Francisco prefere os períodos de navegação ao luar. “É menos desgastante, apesar de ser mais assustador.” Na segunda noite da aventura madeirense adormeceu em pé e entrou em rota de colisão com o barco de apoio. O catamarã acabaria por lhe passar por cima, mas o kitesurfista teve a sorte de acertar exatamente entre os dois cascos. “Foi essa injeção de adrenalina que me manteve acordado o resto do tempo.”
Nas etapas noturnas é mais difícil identificar os animais marinhos que se aproximam, mas o atleta não teme os tubarões: “Eles vêm ver o que se passa, não nos querem comer. Não é exatamente como nos filmes!” Mas as suas aventuras também têm um lado cinematográfico, alimentado pela banda sonora do seu leitor de mp3, que inclui canções ao estilo instrumental triunfante da cantora Enya, que o ajudam a imaginar-se como um “descobridor dos tempos modernos”.

O português Francisco Lufinha e a alemã Anke Brandt vão tentar completar a maior travessia do mundo em dupla de kitesurf
Ricardo Bravo
Crescer a bordo
Aos 15 dias de vida, já navegava no veleiro da família. “Quando era pequeno, subia ao mastro e não descia, tínhamos de lhe mandar o lanche lá para cima”, recorda a irmã, Mafalda Lufinha, 40 anos. “Para mim, ver golfinhos ou baleias é como ver pombos ou gaivotas”, graceja Francisco. Não admira que comece a ficar nervoso quando passa muito tempo longe do mar ou de aventuras. “No ano passado, fez Lisboa-Sagres de bicicleta só porque achou giro”, conta o amigo José Maria Lino, 33 anos.
Ser invariavelmente um dos melhores alunos da turma não evitava que o chamassem a atenção quando chegava ao campus de Oeiras do Instituto Superior Técnico de chinelos, pronto para ir praticar kitesurf depois das aulas. Formado em Engenharia e Gestão Industrial, trabalhou em auditoria e consultoria antes de fundar uma empresa de organização de eventos náuticos e de começar a dar palestras.
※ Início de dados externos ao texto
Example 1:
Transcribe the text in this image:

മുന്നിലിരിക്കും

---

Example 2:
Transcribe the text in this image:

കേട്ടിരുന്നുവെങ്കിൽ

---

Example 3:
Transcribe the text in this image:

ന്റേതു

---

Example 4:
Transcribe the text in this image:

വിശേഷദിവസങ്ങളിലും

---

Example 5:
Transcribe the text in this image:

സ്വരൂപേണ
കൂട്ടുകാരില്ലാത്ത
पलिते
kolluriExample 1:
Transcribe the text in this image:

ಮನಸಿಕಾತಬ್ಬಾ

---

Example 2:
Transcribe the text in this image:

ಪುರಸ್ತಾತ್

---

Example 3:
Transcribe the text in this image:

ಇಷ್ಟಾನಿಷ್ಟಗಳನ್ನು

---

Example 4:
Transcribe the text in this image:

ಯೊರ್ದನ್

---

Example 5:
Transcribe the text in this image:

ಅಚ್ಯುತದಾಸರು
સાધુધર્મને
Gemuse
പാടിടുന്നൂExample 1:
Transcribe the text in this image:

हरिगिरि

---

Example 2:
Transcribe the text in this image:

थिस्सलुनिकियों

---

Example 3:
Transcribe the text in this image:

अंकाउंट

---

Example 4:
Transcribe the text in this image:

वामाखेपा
A ligação aos Açores será a derradeira etapa do projeto Portugal é Mar (ver caixa De vento em popa), criado com o objetivo de ligar o território português por mar em kitesurf. No final, será entregue na Presidência da República o mapa que o acompanhou em todas as façanhas.
“Estes desafios funcionam como retiros. Há quem vá para Fátima, eu vou para o mar”, explica. “O recorde é muito importante, mas é o desafio em si que me move.” O compromisso que assume com os outros, a começar pela equipa que o acompanha, funciona como um antídoto: “Se, num momento de desespero, penso em desistir, olho para o barco de apoio e isso faz-me continuar.”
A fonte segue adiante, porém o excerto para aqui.